Chief reports city crime decline; some residents still scared for lives

Posted: 7:44 PM, Jul 14, 2015
Updated: 2015-07-14 19:44:32-04
Chief reports city crime decline; some residents still scared for lives

RICHMOND, Va. – Although Richmond city has seen a drop in homicides, down 26% from 2014, there are still residents in some part of the city who fear for their safety.

A bullet hole marks the spot of a violent Sunday afternoon at Woodland's Crossing apartments.

"This is really terrible people shouldn't have to come home to this," said Debbie Harris-Britton.

"When I saw it…I was like oh my God. That's all I could say -- that could've been somebody in my house being shot," said Harris-Britton.

Harris-Britton says residents have been putting up with shootings and other crimes in this apartment complex for months, and not everybody reports the crimes – because they are scared.

“Because I am afraid I will be the next victim when I walk out of my door," said Harris-Britton.

Harris-Britton said they hear random gunfire quite often at the apartment complex, and added this is not the first time an apartment has been hit by stray bullets.

But crime is not happening in every Richmond neighborhood.

"The citizens of Richmond should be proud, very proud of their police department," said Chief Alfred Durham, Richmond Police.

Tuesday, Mayor Dwight Jones and Chief Durham announced that major crimes are down by 26 percent so far in 2015, compared to the same this time last year.

There were 17 homicides, 8 of them are still unsolved.

Every type of crime except for arson has seen a decline from the previous year’s statistics.

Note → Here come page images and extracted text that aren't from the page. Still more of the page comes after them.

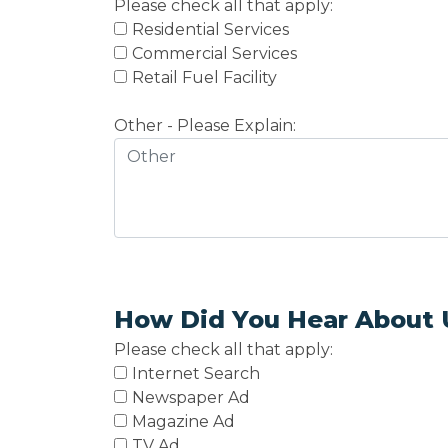
Please check all that apply:
Residential Services
Commercial Services
Retail Fuel Facility
Other - Please Explain:
How Did You Hear About 
Please check all that apply:
Internet Search
Newspaper Ad
Magazine Ad
TV Ad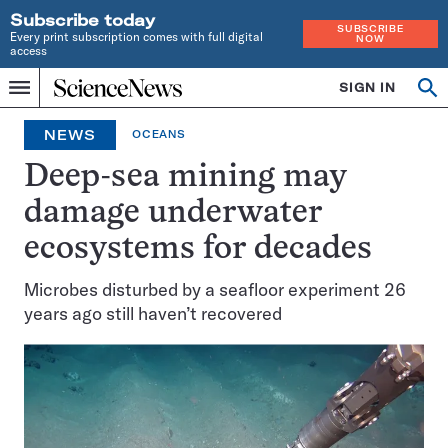
Subscribe today
SUBSCRIBE
Every print subscription comes with full digital
NOW
access
Home
SIGN IN
Search
Op
Menu
INDEPENDENT
se
JOURNALISM
NEWS
OCEANS
SINCE
1921
Deep-sea mining may
damage underwater
ecosystems for decades
Microbes disturbed by a seafloor experiment 26
years ago still haven’t recovered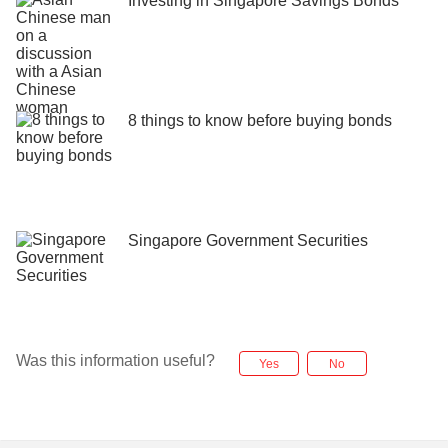
Investing in Singapore Savings Bonds
8 things to know before buying bonds
Singapore Government Securities
Was this information useful?
Yes
No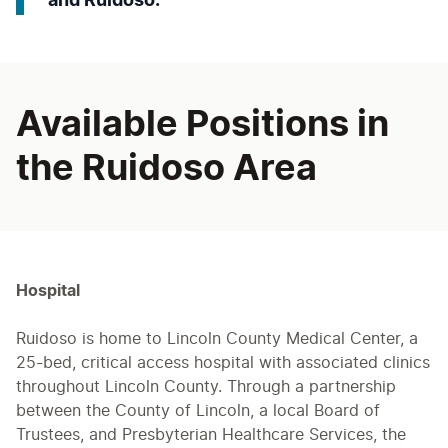
and Ruidoso.
Available Positions in
the Ruidoso Area
Hospital
Ruidoso is home to Lincoln County Medical Center, a
25-bed, critical access hospital with associated clinics
throughout Lincoln County. Through a partnership
between the County of Lincoln, a local Board of
Trustees, and Presbyterian Healthcare Services, the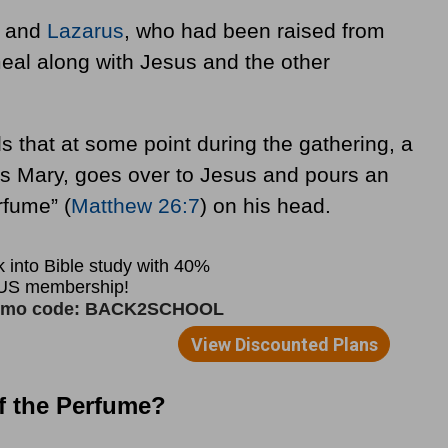
, and
Lazarus
, who had been raised from
eal along with Jesus and the other
s that at some point during the gathering, a
s Mary, goes over to Jesus and pours an
rfume” (
Matthew 26:7
) on his head.
of the Perfume?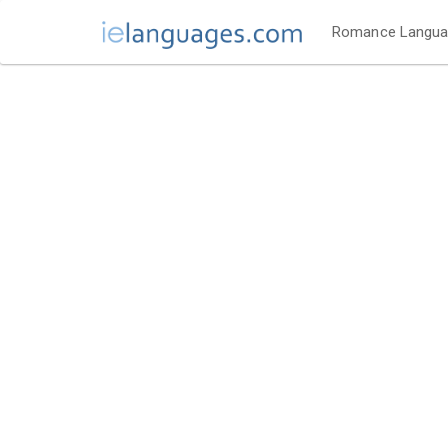
Romance Langu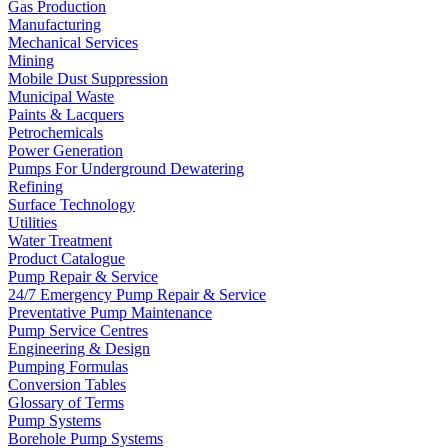
Gas Production
Manufacturing
Mechanical Services
Mining
Mobile Dust Suppression
Municipal Waste
Paints & Lacquers
Petrochemicals
Power Generation
Pumps For Underground Dewatering
Refining
Surface Technology
Utilities
Water Treatment
Product Catalogue
Pump Repair & Service
24/7 Emergency Pump Repair & Service
Preventative Pump Maintenance
Pump Service Centres
Engineering & Design
Pumping Formulas
Conversion Tables
Glossary of Terms
Pump Systems
Borehole Pump Systems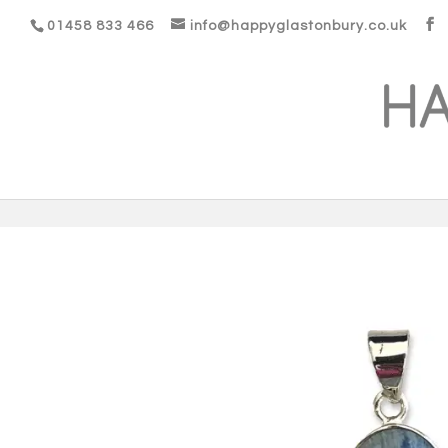
01458 833 466
info@happyglastonbury.co.uk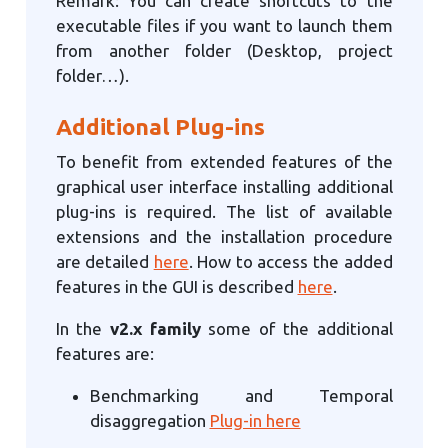
Remark: You can create shortcuts to the
executable files if you want to launch them
from another folder (Desktop, project
folder…).
Additional Plug-ins
To benefit from extended features of the
graphical user interface installing additional
plug-ins is required. The list of available
extensions and the installation procedure
are detailed
here
. How to access the added
features in the GUI is described
here
.
In the
v2.x family
some of the additional
features are:
Benchmarking and Temporal
disaggregation
Plug-in here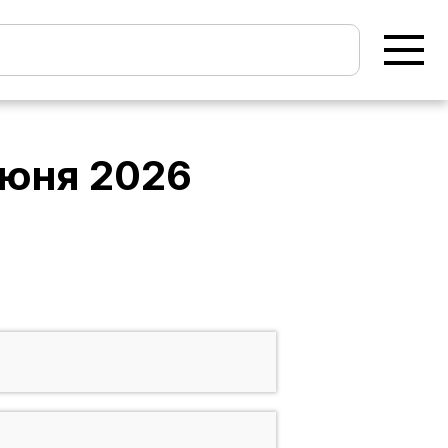
июня 2026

Chief Durham credits the low number of homicides to aggressive police force and citizens speaking up to help them solve crimes.

We questioned Chief Durham about the perceived plight of Woodland Crossing residents.

"We can't help them, if they're not helping themselves,” said Chief Durham. “We have to have the right information to deploy the resources to that community.”

"I'm tired of it. I can't deal with this anymore," said Harris Britton.